I will probably never write anything meaningful, probably nothing of value, anything even remotely worth the paper I print it on.
But I can live and die at peace knowing that not only did Shakespeare come along and write things I wished to write, and say things I wished to say, but could not articulate, could not evoke in myself, at least I can say that Shakespeare did it, and he'll stand forever, and inspire others...
And that at least I was given my fair shot, took it, tried, and never yielded, and if failure is my place in the literary Pantheon, it's failure well-earned, a sweet, not bitter failure.
The same goes for Ms, Wieber, and that's why I feel for her so--
All that lives on, in my view, is our legacies, and what is so inspiring to us are the Pinnacles...

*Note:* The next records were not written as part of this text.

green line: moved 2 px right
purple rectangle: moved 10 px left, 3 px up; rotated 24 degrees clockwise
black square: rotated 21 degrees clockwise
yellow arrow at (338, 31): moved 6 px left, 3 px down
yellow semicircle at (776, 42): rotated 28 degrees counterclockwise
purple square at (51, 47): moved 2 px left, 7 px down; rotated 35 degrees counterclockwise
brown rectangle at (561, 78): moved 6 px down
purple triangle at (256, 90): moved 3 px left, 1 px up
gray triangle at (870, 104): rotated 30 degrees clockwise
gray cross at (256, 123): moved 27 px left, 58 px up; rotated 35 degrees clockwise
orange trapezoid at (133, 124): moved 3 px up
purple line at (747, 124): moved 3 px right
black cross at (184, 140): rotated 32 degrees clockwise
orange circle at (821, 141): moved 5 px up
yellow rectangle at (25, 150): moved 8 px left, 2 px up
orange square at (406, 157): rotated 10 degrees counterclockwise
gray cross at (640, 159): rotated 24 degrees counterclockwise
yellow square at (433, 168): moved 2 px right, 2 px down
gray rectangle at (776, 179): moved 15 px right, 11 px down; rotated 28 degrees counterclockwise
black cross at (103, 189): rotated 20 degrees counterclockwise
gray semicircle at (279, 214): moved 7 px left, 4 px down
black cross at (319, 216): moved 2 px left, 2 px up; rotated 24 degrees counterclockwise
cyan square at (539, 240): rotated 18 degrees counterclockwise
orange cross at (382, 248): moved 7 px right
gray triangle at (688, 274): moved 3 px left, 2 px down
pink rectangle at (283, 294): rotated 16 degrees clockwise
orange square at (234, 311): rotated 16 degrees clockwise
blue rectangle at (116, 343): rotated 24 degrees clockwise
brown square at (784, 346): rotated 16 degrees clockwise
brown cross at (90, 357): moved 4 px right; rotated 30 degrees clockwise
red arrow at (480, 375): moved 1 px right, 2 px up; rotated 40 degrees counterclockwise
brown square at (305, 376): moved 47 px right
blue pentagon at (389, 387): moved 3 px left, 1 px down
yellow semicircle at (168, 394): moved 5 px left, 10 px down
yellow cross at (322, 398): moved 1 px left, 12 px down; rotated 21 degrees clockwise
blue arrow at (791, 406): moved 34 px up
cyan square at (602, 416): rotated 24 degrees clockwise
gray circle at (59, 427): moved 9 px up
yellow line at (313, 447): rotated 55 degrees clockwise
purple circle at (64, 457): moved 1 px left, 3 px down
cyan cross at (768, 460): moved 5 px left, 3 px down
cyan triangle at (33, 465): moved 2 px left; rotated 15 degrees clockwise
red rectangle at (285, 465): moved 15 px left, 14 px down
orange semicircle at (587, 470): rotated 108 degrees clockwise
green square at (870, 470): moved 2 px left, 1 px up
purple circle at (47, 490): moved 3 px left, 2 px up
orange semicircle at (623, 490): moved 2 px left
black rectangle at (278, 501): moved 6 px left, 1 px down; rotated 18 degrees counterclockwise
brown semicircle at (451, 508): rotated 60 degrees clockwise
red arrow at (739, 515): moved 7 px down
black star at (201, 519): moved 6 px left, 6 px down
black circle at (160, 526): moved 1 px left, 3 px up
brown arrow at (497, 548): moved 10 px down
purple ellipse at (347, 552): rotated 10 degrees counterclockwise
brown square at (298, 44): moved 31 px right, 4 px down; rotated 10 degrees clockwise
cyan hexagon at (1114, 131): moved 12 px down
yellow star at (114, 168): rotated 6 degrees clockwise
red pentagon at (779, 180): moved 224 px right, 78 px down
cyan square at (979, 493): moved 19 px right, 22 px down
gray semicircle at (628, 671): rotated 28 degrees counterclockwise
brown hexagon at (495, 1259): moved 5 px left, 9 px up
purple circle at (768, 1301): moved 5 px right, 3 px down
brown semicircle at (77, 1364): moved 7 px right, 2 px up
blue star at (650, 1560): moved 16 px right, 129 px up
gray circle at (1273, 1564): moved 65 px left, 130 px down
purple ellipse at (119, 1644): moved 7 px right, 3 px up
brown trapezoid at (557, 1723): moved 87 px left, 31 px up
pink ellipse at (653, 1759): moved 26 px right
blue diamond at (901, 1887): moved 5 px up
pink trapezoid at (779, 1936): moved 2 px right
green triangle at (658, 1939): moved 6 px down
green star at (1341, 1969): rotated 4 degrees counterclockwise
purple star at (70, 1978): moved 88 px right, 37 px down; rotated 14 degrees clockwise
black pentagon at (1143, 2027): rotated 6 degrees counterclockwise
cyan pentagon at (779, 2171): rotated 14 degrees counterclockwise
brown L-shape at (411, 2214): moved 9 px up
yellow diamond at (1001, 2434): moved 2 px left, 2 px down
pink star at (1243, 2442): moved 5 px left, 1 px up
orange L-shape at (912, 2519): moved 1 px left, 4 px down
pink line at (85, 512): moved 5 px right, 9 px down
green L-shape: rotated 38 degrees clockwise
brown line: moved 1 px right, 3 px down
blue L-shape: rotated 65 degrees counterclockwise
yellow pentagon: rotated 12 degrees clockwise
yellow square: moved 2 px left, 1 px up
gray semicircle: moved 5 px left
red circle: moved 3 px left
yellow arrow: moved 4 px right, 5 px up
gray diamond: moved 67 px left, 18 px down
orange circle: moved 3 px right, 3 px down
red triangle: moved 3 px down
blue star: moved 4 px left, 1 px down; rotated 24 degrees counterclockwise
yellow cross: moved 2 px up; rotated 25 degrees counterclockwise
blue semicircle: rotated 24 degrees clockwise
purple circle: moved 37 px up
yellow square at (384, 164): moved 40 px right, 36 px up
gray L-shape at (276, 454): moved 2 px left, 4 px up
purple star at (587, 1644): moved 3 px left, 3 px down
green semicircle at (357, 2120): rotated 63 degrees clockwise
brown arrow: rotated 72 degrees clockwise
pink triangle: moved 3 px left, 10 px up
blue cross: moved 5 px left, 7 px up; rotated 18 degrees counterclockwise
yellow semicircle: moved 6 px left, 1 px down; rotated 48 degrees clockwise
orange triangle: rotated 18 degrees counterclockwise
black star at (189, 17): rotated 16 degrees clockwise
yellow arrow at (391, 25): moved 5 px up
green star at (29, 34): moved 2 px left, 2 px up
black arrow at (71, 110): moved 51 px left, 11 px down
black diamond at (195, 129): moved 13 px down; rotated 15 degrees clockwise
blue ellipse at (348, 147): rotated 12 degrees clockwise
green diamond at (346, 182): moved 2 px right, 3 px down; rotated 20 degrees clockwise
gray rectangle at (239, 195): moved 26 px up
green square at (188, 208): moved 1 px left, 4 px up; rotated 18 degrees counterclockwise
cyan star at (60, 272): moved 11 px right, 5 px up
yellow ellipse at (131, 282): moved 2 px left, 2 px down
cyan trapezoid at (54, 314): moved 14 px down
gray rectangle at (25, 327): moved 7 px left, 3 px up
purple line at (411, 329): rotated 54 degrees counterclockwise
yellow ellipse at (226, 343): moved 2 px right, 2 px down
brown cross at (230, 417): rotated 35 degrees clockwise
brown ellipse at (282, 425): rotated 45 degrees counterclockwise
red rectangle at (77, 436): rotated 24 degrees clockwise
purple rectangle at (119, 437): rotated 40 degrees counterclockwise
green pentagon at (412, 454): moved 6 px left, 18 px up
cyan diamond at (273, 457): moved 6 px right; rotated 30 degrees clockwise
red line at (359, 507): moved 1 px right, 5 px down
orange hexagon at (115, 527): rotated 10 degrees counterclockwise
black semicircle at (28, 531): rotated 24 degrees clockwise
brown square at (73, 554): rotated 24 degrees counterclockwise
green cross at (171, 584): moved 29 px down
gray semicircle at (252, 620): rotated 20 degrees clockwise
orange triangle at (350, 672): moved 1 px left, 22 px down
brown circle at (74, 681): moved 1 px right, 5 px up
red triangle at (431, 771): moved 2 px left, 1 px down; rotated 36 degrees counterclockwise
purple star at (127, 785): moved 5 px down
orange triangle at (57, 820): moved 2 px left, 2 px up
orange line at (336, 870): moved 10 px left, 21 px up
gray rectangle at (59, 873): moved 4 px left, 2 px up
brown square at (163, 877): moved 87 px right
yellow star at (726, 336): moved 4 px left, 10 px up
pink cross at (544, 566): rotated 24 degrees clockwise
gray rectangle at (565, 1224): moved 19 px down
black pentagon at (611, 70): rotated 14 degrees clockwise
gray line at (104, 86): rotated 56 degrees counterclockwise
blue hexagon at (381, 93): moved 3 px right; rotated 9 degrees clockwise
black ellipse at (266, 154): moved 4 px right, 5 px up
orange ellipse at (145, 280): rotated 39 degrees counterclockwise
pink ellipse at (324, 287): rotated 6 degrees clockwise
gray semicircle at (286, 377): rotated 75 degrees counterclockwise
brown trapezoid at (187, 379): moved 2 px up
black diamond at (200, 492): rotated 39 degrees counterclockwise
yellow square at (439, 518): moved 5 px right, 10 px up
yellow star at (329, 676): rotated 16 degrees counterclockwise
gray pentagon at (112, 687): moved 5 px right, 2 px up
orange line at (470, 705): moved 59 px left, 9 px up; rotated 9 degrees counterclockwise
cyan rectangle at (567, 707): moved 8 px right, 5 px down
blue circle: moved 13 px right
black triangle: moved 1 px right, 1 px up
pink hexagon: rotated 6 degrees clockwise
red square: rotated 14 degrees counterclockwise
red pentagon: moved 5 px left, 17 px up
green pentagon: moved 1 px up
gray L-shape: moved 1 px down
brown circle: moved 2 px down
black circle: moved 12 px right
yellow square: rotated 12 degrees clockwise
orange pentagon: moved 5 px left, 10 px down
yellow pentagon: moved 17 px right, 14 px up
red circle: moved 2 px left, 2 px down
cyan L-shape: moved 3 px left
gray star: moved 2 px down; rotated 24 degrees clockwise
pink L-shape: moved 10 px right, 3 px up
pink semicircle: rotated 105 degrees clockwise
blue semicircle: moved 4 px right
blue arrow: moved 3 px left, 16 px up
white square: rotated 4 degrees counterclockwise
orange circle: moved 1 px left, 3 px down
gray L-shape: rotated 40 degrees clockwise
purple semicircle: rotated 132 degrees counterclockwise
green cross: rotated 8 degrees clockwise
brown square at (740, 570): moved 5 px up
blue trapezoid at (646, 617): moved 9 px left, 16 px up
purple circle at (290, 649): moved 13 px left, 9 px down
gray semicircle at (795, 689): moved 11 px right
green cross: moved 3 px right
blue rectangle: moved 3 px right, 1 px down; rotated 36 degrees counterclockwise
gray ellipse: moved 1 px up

And here she was, knowing the pinnacles of her profession her whole life, striving with every inch Tennyson's Ulysses strove with, seeking with every ounce of strength, finding within herself every iota of power and purpose she could to propel herself forward...
NEVER TO YIELD--
And she does her work, does all she must to attain the Grail, and a silly rule denies her not just the present glory of that Grail, but all that comes with it, all that build up that came before it, and all that will come AFTER IT...
That is not a sweet failure well-earned, but a bitter failure sorely undeserved, and a failure that was not at all hers...and still it keeps her from the chance to compete for the sort of Pantheon place, that sort of ending that is befitting someone who has struggled and worked along Ulysses' path--
THAT is the spirit of the Olympic Games, not Medal Counts, but something far greater than even those who win the Gold...
And that's been taken away from Ms. Wieber on a formality, and made that "something far greater" diminish before the pettiness of nations quibbling and competing for bits of shiny metal.